OBJECTIF VISÉ: Poursuivez, s'il vous plaît, le texte sur le livre Future Politics à la suite de sa dernière phrase.

EXTRAIT DU DOCUMENT:
Ultraconnecté ou ultradéconnecté ? Shane Rounce/Unsplash, CC BY-SA

Le livre Future Politics : Living Together in a World Transformed by Tech de Jamie Susskind, ou comment aborder la vie dans un mode transformé par la technique. Un livre passionnant qui pose un nombre certain de questions. Parmi celles-ci :

  • Comment la technologie, digitale ou intelligence artificielle (AI) transforme-t-elle notre vie quotidienne ?

  • Comment cette technologie peut-elle être utilisée par les grands groupes (les GAFA chez nous ou les BATX en Chine) ?

  • Quels sont les implications sur les notions de démocratie, de répartition des ressources et richesses, sur le pouvoir en général ?

  • Comment la pensée politique passée peut-elle nous renseigner sur celle du futur ?

Une tyrannie de la technologie ?

Jamie Susskind est un avocat anglais, tout d’abord diplômé de Harvard, il continue vers l’histoire et la politique au prestigieux Magdalen College à Oxford. Il entre au barreau en 2013.

Dans son livre, il met en garde contre une possible tyrannie de la technologie, qui changerait notre futur, non plus en monde orwellien, mais kafkaïen, passant rapidement du totalitarisme à l’absurde. Imagine-t-on un monde dans lequel le système de reconnaissance faciale, comme cela se pratique déjà en Chine, ne vous reconnaisse pas ou pire, vous confonde avec un autre individu. Ou de façon plus arbitraire, qu’un algorithme vous interdise de voyager parce que votre nom a une connotation raciale prononcée.

DONNÉES FOURNIES:
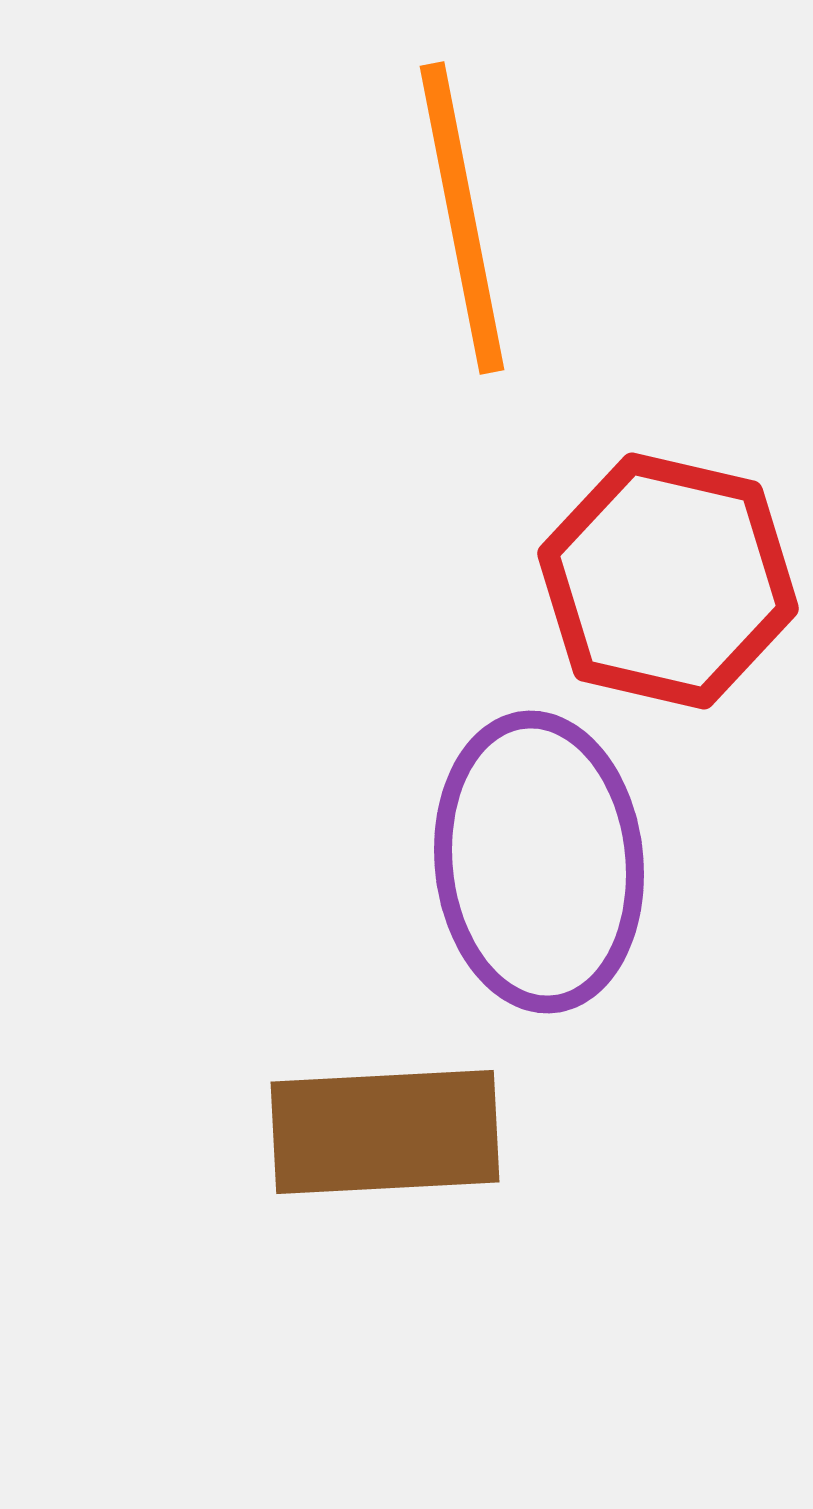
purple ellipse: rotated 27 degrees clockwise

RÉPONSE CI-DESSOUS:
Si le grand débat du XXe siècle a été de savoir à quel point le marché contrôlait notre vie quotidienne, l’auteur suggère que pour le XXIe siècle, ce sera de savoir jusqu’à quel point notre vie quotidienne sera contrôlée et dirigée par le numérique.

« On ne peut pas se permettre de devenir le terrain de jeu d’un pouvoir étranger, toujours sujet à des décisions prises pour nous par des entités et des systèmes hors de notre contrôle. »

Cette notion de scrutation (scrutability) ouvre une ère de pénétration dans notre for intérieur bien plus inquiétante que la seule surveillance continue, qui prend alors un air de technique démodée. Susskind en fait une sorte de nouveau contrat social ou plutôt de « contrat numérique » (data deal). Ce contrat est encore insoupçonné par la plupart d’entre nous, mais entraîne un déséquilibre de pouvoir entre ceux qui pourvoient l’information (vous ou moi) et ceux qui en bénéficient (la société et l’état). Il cite en particulier les travaux de Tom Wu, juriste américain de Columbia University. C’est l’inventeur du concept de « neutralité du réseau » (net neutrality).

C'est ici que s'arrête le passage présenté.